The pair met with lawmakers on Capitol Hill to advocate for the Violence Against Women Act.

Angelina Jolie's 16-year-old daughter Zahara appears to be following in her mom's humanitarian footsteps. This week, the teen joined Jolie in Washington, D.C. to meet with lawmakers about the Violence Against Women Act, and the actress shared photos from their mother-daughter trip to the nation's capitol on Instagram.

"Honored to visit Washington, DC, with Zahara, working with advocates and lawmakers to modernize and strengthen the #ViolenceAgainstWomenAct to include protections for children's health and safety, communities of color, tribes, LGBTQ survivors, rural areas, and all survivors," Jolie captioned a slideshow of snapshots from their visit. "We need reforms including judicial training, trauma-informed court processes that minimize the risk of harm to children, grant programs for technology to detect bruising across all skin tones and create non-biased forensic evidence collection, and protections for the most vulnerable."

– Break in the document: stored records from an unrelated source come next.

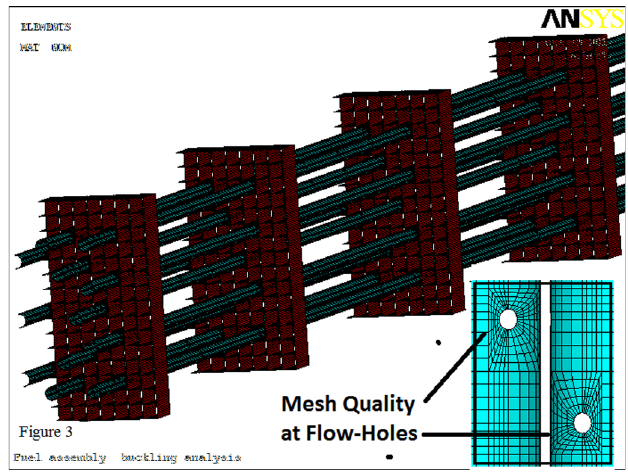
Fig. 3. Element plot of FE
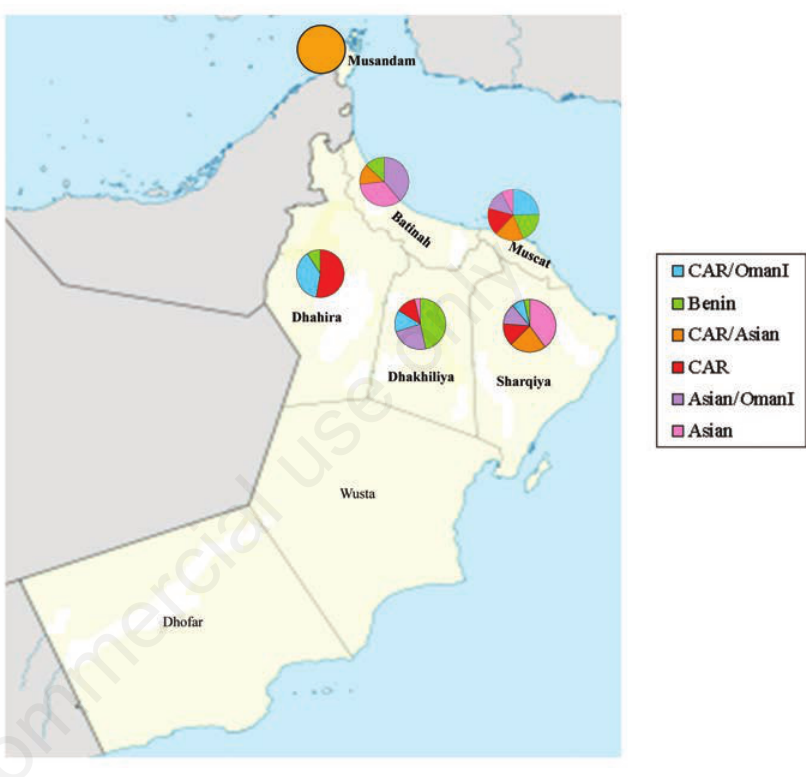
Figure 2. The geographical distribution of the β globin gene cluster haplotypes within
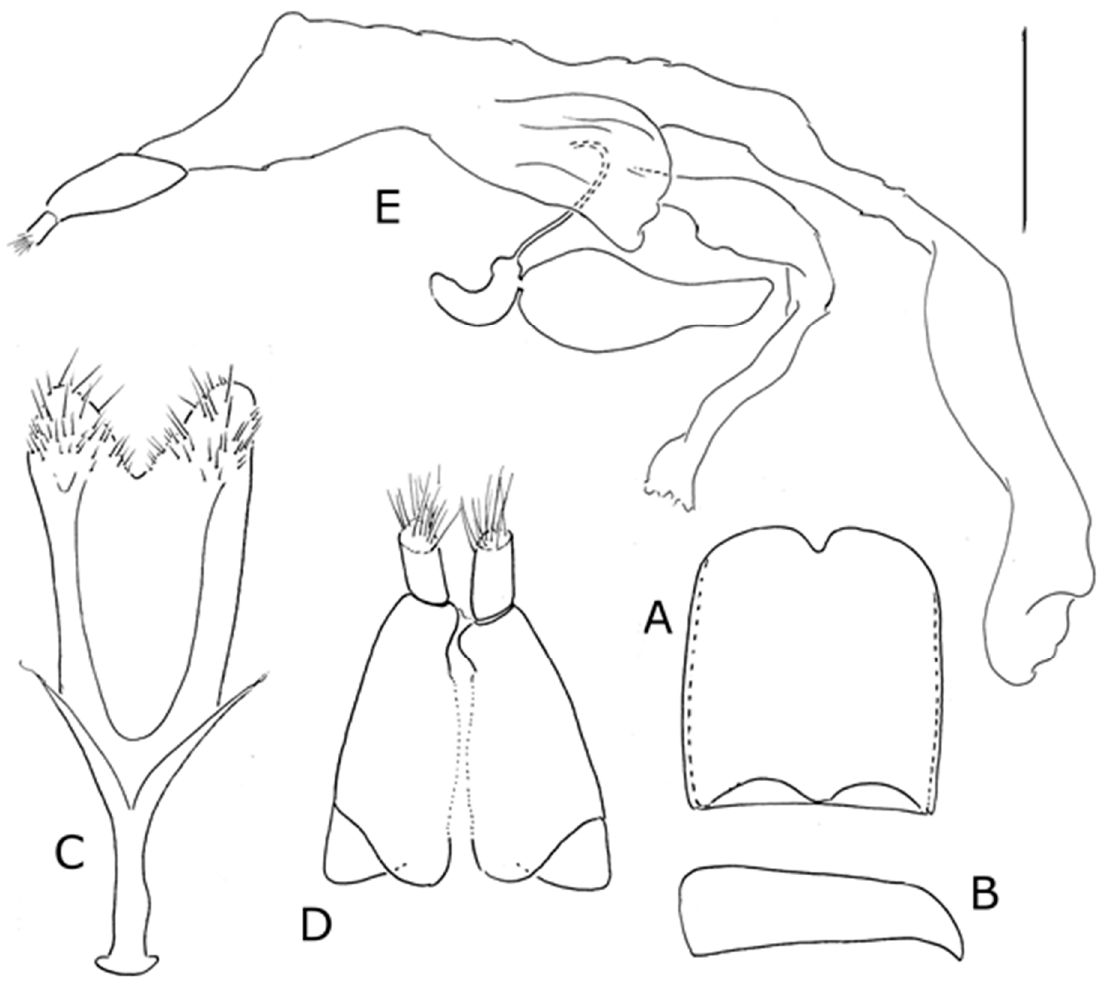
Figure 9. Sclerocardius africanus (Boheman), female terminalia: ( A ) tergite VIII, dorsal, ( B ) tergite VII, lateral, ( C ) spiculum ventrale, ventral, ( D ) gonocoxites, ventral, and ( E ) genitalia, lateral. Scale bar = 1 mm. Specimens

In the first photo, Angelina and Zahara coordinated in neutrals while posing for a photo alongside Representative Sheila Jackson Lee of Texas, the co-sponsor of the House VAWA Reauthorization. Jolie paired a white button-down shirt with a black maxi skirt, while Zahara wore a black top and pants with a brown wrap coat. The next two images showed their meeting with senator Lisa Murkowski (Alaska), co-sponsor of the Senate VAWA Reauthorization, and the final photo was of a working session at the Embassy of Tribal Nations.

Back in October, Jolie spoke to People about how Zahara and her five siblings — Maddox, 20, Pax, 18, Shiloh, 15, and 13-year-old twins Vivienne and Knox — are "pretty great people" and that they have taught her kindness. "I have six very individual human beings in my home," explained Jolie. "I am so excited about all the different stages and feelings and curiosities that they go through. Why wouldn't you be? We're supposed to help them figure out who they are. And you can't figure out who they are if you don't enthusiastically develop with them."

She added, "My children have done many, many loving things. My children's kindness has been very healing to me."